Hätte ich die Feuilletons, würde ich, vielleicht, die Modeaufsätze (wo blieben sie diesen Sonntag?) nicht lesen; wenn Sie mir immer das Datum angeben würden, würden Sie mich sehr erfreuen. Den "Teufel" hole ich mir (. . .) [ ca. 9 eingeklammerte Wörter unleserlich gemacht] wenn ich ausgehn kann, vorläufig habe ich noch etwas Schmerzen.

Georg Kaiser - ich kenne wenig von ihm und hatte keine Lust nach mehr, auf der Bühne habe ich allerdings noch nichts gesehn. Großen Eindruck hat vor zwei Jahren sein Proceß auf mich gemacht, ich las die Berichte in der Tatra, besonders die große Verteidigungsrede, in welcher er sein Recht, fremde Sachen wegzunehmen, für unzweifelhaft erklärte, seine Stellung in der deutschen Geschichte mit jener Luthers verglich und für den Fall seiner Verurteilung verlangte, dass die Fahnen in Deutschland auf Halbmast gehißt werden. Hier bei meinem Bett erzählte er hauptsächlich von seinem Ältesten (er hat 3 Kinder) einem zehnjährigen Jungen, den er nicht in die Schule gehen läßt, aber auch nicht unterrichtet, der also auch noch nicht lesen und schreiben kann, wohl aber schön zeichnen und sich den ganzen Tag im Wald und auf dem See (sie wohnen in einem einsamen Landhaus in Grünhalde bei Berlin) herumzutreiben. Als ich Kaiser beim Abschied sagte: "Jedenfalls ist das ein großes Unternehmen" sagte er: "Es ist auch das Einzige, das andere ist ja ziemlich schmarrenhaft. " Merkwürdig und nicht ganz angenehm ihn so vor sich zu sehn, halb ein Berliner Kaufmann, fahrig-fröhlich, halb ein Verrückter. Er scheint nicht ganz durchschüttert, aber zum Teil allzu stark, ihn haben ja auch nur die Tropen angeblich (er war als junger Mann in Südamerika angestellt, kam krank zurück, lag an 8 Jahre untätig Zuhause auf dem Kanapee und begann dann in einer Heilanstalt aufzuleben) zerstört, nichts anderes.
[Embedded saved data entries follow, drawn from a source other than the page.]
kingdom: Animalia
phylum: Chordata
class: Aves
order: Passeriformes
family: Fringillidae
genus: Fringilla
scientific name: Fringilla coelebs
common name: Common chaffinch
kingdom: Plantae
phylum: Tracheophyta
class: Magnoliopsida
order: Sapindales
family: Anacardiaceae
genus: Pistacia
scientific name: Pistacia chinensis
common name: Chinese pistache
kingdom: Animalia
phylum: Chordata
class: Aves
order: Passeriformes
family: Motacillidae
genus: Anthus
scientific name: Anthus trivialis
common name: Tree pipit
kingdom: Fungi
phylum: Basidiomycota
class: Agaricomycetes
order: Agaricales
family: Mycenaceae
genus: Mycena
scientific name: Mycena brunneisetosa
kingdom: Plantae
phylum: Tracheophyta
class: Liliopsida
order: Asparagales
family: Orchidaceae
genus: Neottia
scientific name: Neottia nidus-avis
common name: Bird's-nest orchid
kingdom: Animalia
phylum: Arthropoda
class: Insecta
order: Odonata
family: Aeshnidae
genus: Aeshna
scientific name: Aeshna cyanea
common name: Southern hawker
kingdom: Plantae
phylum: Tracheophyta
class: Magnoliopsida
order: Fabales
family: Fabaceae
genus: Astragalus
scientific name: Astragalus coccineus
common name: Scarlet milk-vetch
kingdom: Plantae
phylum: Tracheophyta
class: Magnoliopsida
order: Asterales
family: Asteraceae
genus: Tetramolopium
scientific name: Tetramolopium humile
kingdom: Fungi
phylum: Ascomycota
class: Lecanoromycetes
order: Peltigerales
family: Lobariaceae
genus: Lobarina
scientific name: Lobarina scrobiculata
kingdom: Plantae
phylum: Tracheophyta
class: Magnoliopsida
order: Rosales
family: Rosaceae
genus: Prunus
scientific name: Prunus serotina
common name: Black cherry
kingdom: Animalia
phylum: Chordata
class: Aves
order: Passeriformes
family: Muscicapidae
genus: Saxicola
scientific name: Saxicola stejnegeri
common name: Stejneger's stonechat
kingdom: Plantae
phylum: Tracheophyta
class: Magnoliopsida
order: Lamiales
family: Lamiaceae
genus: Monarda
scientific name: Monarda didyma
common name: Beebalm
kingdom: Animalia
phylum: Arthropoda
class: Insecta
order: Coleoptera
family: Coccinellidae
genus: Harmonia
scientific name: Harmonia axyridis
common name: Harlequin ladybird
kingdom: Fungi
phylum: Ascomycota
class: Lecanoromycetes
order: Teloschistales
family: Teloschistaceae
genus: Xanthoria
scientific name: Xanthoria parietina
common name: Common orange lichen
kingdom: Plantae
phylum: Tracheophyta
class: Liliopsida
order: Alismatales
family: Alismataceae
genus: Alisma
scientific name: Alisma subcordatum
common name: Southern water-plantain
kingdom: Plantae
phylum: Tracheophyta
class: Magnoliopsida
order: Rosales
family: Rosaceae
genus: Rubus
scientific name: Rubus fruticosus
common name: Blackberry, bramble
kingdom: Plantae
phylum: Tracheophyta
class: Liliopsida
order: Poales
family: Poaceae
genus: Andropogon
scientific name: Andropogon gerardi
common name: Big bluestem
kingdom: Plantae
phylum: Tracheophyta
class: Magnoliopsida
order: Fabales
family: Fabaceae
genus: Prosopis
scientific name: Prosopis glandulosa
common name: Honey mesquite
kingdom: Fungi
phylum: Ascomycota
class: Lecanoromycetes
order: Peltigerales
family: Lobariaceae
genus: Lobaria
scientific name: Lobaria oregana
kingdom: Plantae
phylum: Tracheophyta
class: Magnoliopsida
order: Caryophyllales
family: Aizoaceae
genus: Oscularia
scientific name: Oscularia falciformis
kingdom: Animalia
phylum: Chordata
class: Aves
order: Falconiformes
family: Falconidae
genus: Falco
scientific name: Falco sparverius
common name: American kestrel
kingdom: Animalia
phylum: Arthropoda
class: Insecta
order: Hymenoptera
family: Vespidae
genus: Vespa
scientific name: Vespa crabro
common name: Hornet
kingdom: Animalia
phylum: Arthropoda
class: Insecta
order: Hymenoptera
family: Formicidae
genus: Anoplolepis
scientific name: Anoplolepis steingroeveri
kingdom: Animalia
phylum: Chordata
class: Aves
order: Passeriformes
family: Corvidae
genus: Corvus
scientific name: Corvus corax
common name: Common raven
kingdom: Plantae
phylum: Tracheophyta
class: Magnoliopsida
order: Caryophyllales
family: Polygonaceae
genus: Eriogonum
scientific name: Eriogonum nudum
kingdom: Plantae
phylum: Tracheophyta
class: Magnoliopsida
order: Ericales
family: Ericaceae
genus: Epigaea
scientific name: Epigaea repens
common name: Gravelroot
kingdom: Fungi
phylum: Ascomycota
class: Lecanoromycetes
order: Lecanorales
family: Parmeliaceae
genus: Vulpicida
Es drückt sich auch in seinem Gesicht diese Halbheit aus: ein flaches Gesicht mit erstaunlich leeren hellblauen Augen, die aber wie manches andere in dem Gesicht eiligst hin- und herzucken, während andere Gesichtsteile unbeweglich wie gelähmt sind. Übrigens hat Max einen ganz andern Eindruck von ihm, er hält ihn für aufmunternd und deshalb zwang er wahrscheinlich in seiner Freundlichkeit Kaiser zu mir heraufzukommen. Und nun nimmt er gar noch den ganzen Brief ein. Ich wollte noch einiges sagen. Nächstens.




1] Donadieu: Charles Louis Philippes Roman. Vgl. Brief vom [19.Juli 1920] Montag, Anm. 2.


2] "Teufel": Vgl. 2. Brief vom [Januar/Februar 1923], Anm. 1.


3] Georg Kaiser: Der Dramatiker Georg Kaiser (1878-1945), über dessen Verurteilung Milena geschrieben hatte: Vgl. A. X. Nessey, "Případ Jřího Kaisera" [Der Fall Georg Kaiser] in der "Tribuna", III. Jg., Nr. 52 (3. 3. 1921), S. 1 f. Kaiser besuchte den kranken Kafka in seiner Wohnung in Prag.